For some of the work to build camera support, reverse engineering the settings made by the Windows drivers for either the camera devices or their supporting ICs is necessary. One way to do this is to talk to the i2c devices directly and read the registers to discover the settings. A mandatory first step is informing Windows that direct user access to those devices is allowed.

To perform that operation you will first need the microsoft asl compiler tool. This lets you extract and insert modified DSDT tables in Windows.

Once you've got that tool built, you need to edit the DSDT table to tell Windows to expose the I2C device for the PMIC. Run asl.exe /tab=DSDT to get a file named DSDT.asl in the current directory. You then need to make edits following this guide to add a section to the DSDT that creates an MSFT8000 dummy device and adds an I2cSerialBus entry describing the I2C Bus that the target device sits on, for example:

Device(RHPX)
{
    Name(_HID, "MSFT8000")
    Name(_CID, "MSFT8000")
    Name(_UID, 1)

    Name(_CRS, ResourceTemplate()
    {
        I2CSerialBus(0xFFFF, , 0, , "\\_SB.PCI0.I2C2", , ,) // in this case, we want to grant access to the I2C2 bus
    })

    Name(_DSD, Package()
    {
        ToUUID("daffd814-6eba-4d8c-8a91-bc9bbf4aa301"),
        Package()
        {
            Package(2) { "bus-I2C-I2C2", Package() { 0 }}, // The 0 here is the index of the related resource in _CRS
        }
    })
}

You also need to increase the version number of the table in the `DefinitionBlock() or the edits will be ignored

Once that's done, compile the edited DSDT.asl using asl.exe DSDT.ASL. If it throws compiler errors you'll have to fix them. If you can't get it working using this tool you can actually boot Linux and try using iasl, which is Intel's equivalent and seems to work a lot better. You'd have to transfer the compiled file back to Windows somehow.

Once the file's compiled, you insert it using asl.exe /loadtable -v DSDT.AML. Pay attention to the output of the command as you may need to enable test signing mode (bcdedit /set testsigning on) and disable secure boot. Finally, you need to reboot.

▶ **GIVEN DATA**:
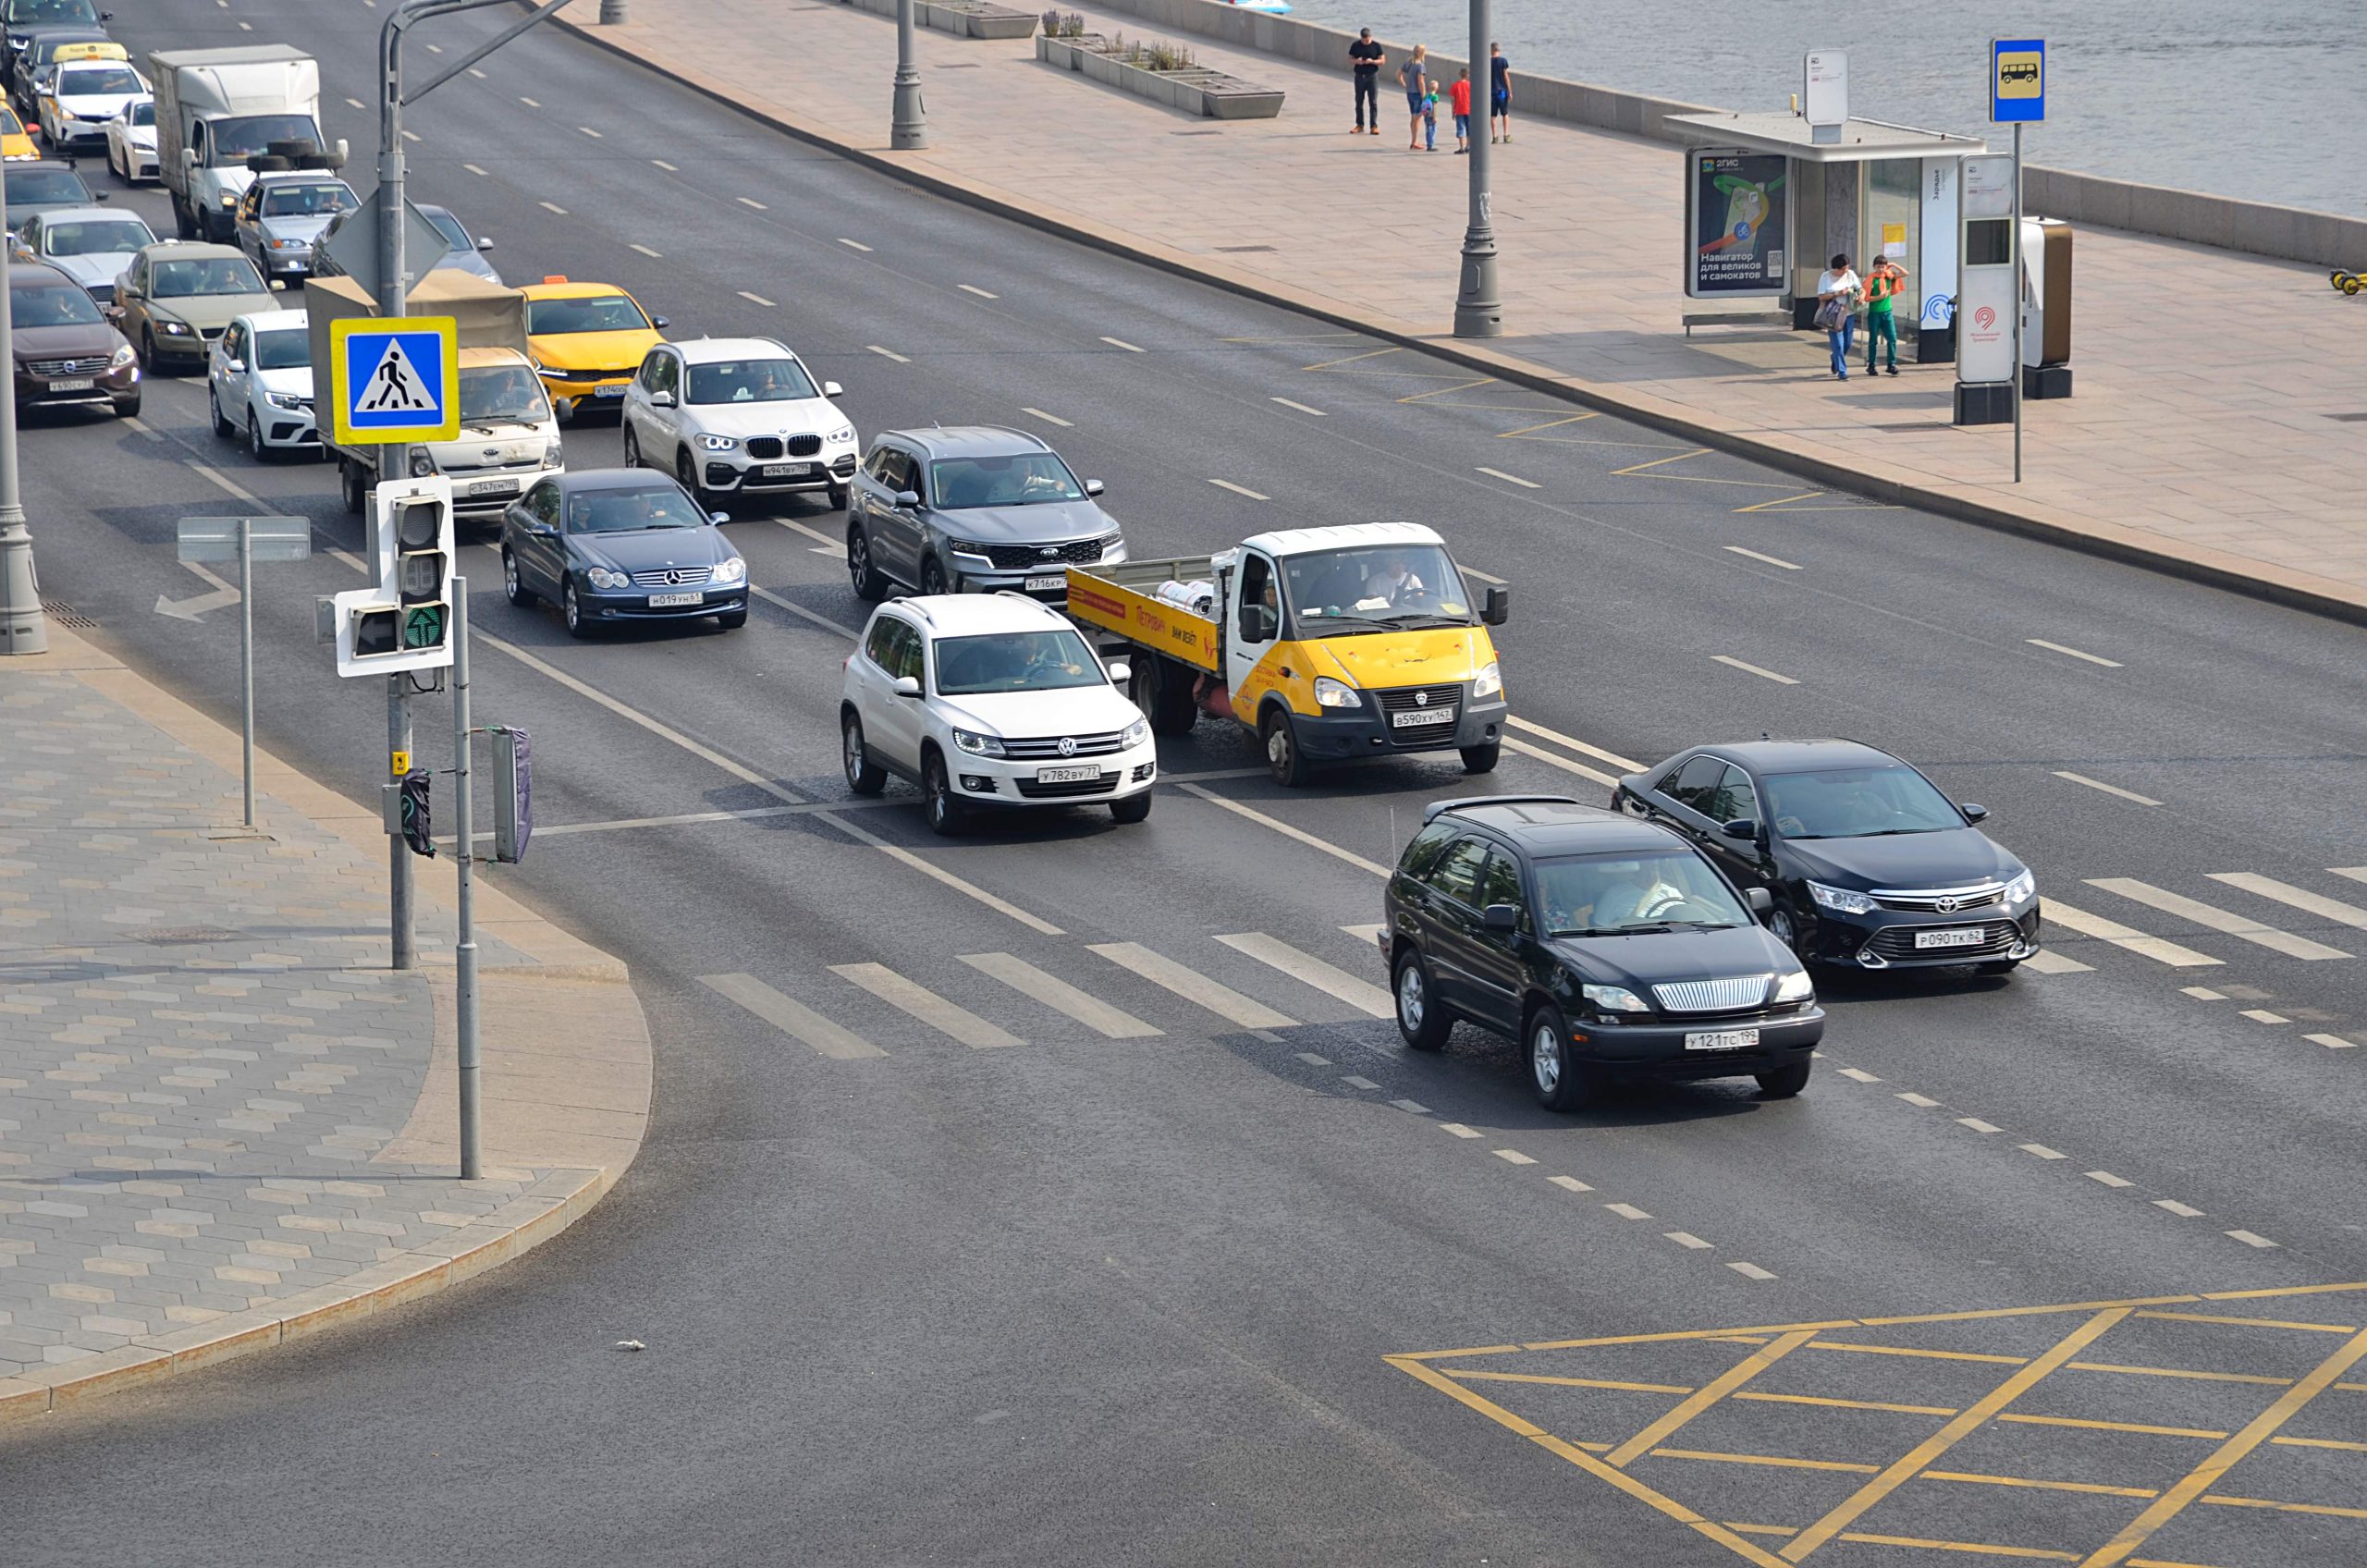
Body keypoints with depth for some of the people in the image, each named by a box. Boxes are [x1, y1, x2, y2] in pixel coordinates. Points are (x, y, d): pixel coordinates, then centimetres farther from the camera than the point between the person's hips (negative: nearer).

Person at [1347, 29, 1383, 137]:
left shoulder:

▶ **APPLY WHAT YOU READ**:
(A) In the I2C access text, rewrite the paragraph beginning "Once that's done" in a shorter form that keeps its main facts.
(B) According to the I2C access text, which command produces a file named DSDT.asl in the current directory?
(C) Carry the I2C access text forward, starting right after its final sentence.

▶ **SOLVED TASKS**:
(A) Compile the edited DSDT.asl with asl.exe DSDT.ASL and fix any compiler errors. If this tool won't work, boot Linux and use iasl, Intel's equivalent, which seems to work much better. Then transfer the compiled file back to Windows.

(B) asl.exe /tab=DSDT

(C)
To talk to the I2C devices themselves, use the I2cTestTool. Build that and run I2cTestTool <<addr>> <<busname>> to connect to the device. For example to connect to the device at 0x4d on I2C bus 2 the command would be I2cTestTool 0x4d I2C2. You can then perform read and write operations over I2C. To read a register value you use the writeread command, sending the address of the register followed by the number of registers you want to read, for example writeread {30 0a} 2 to read 0x300a and 0x300b, which on Omnivision sensors is usually the chip's ID.

The I2C workaround should not be required any more. This is fixed in the linux-surface kernels, and the fix should be heading upstream to other distribution kernels. This section is kept for reference only.

On a Surface Go 2 a workaround is required to enable the front camera support: The kernel needs to have the following command line parameter added to the boot arguments.

acpi_enforce_resources=lax

Where to put this is quite platform specific, however continuing the assumption that an Ubuntu or Debian based system is in use, we can infer that the system uses grub.

On the Surface Go device itself, edit the file "/etc/default/grub" and update the GRUB_CMDLINE_LINUX_DEFAULT entry to add the workaround:

 -GRUB_CMDLINE_LINUX_DEFAULT="quiet splash"
 +GRUB_CMDLINE_LINUX_DEFAULT="quiet splash acpi_enforce_resources=lax"